Edge infrastructure has little in common with traditional data center infrastructure. Whilst data centers have well-defined boundaries, edge has many more variables and challenges to take into account. Many edge deployments have revealed this in the worst possible way, by failing miserably in their first attempts.
Edge infrastructure adds several layers of complexity when compared to core infrastructure. As a rule of thumb, we can say that the farther from the core you are, the more variables you add. Some of these challenges are obvious, while others may be sneakier and difficult to properly identify. Here are a few examples from a long list:
- Security: traditional perimeter security does not apply. In some cases, devices and compute nodes are in public places and can be easily stolen or compromised.
- Safety: we are not talking about clean and tidy data centers here. Edge infrastructure elements can be deployed in manufacturing plants, offshore platforms, gas stations, and other high-risk environments. Physical intervention may be possible only by trained personnel, who are not always IT specialists.
- Rugged and specialized hardware: many edge environments can be harsh, so hardware is usually designed to sustain environmental and physical abuse.
- Hardware obsolescence: for the above reasons and others, compute devices installed at the far edge can require a 5 to 7 year lifecycle, which creates challenges if software is not properly designed and managed.
- Zero-touch deployment: in many cases, installing hardware and software in a remote location requires specialist expertise. Consider for example, the challenges of installing a server on top of a wind turbine, or on an offshore platform in the middle of the ocean.
It is unsurprising therefore, that longer-term edge infrastructure strategy needs specialized solutions, not least for:
Hardware management. Edge is critical for many use cases but the hardware (compute, networking and storage) is often minimal, both in physical size and resources, making it challenging to add software that isn’t absolutely necessary.
Optimization and integration. You need hardware, operating system and application software to be fully optimized and integrated with other layers of the stack, both as individual components and end-to-end.
What options exist?
Several options can enable you to achieve this goal. And I’d like to bring a couple of examples from the Edge Field Day 1 event I attended a few weeks ago: Zededa and Scale Computing. Two totally different approaches, with only partial overlap in terms of actual use cases.
The first, from Zededa, is particularly cool because you obtain the end-to-end integration I just described. Zededa’s operating system is open source, highly optimized and certified with hardware dedicated for edge deployments. The solution includes a management and orchestration platform aimed at monitoring the entire infrastructure, automate deployment and management operations, and keep software up to date.
Meanwhile, Scale Computing has a familiar hyperconverged approach, with additions that can be considered a natural extension of regular IT operations, but with the scale and requirements of edge computing. This approach provides simplicity and resiliency, while recent extensions such as fleet management, automation and zero-touch deployments dramatically increase the manageability of edge infrastructure.
Of these two examples, the first is edge-specific building out, and the second extends familiar approaches from the core.

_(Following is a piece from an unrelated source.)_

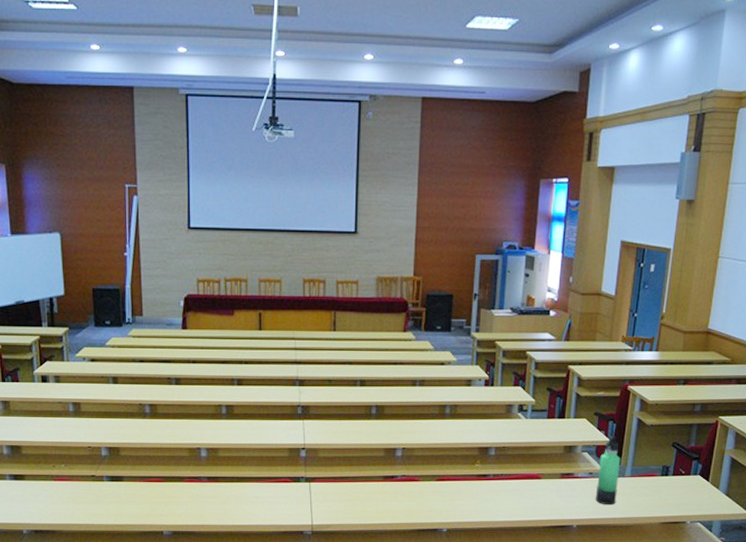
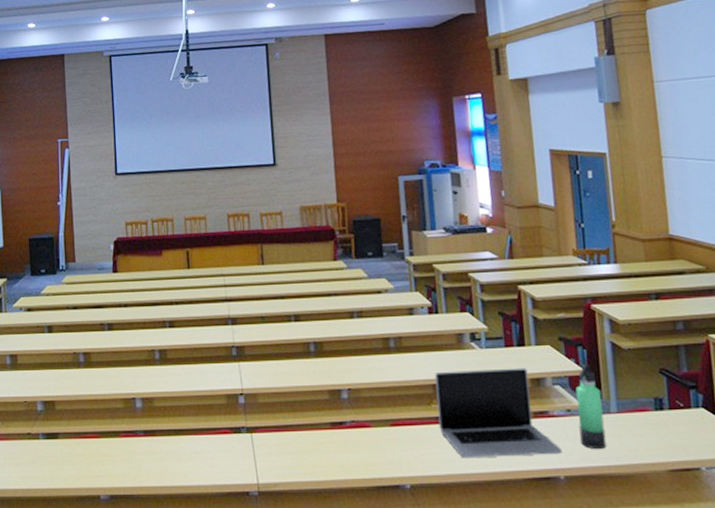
laptop: none [479,436,579,509] -> present [435,368,563,459]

Conclusion: Look before you leap
Multiple ways exist to deliver edge deployments. Improvising and failing before getting it right is obviously not the right approach, but it happens. Many enterprise IT teams think of edge as an extension of their traditional operations, and they want to apply the same processes and standards they use for data center and cloud. However, edge computing needs a totally different approach with solutions specifically designed for the specific requirements of your infrastructure.
With this in mind, the first question you should ask yourself is about what type of edge you are dealing with. Edge is tough business: user and customer service level expectations are the same as for cloud or data center services, but with devices distributed in the wild it is really challenging to provide a decent user experience or the stability required to run business critical applications. This is without taking into account security and many other critical factors.
So, remember the adage, “fail to plan and plan to fail” when it comes to Edge. A better approach—plan for what you need, and decide which option will work for you—is better than jumping in with both feet and finding out what you got wrong later, particularly in scenarios when failure was never an option.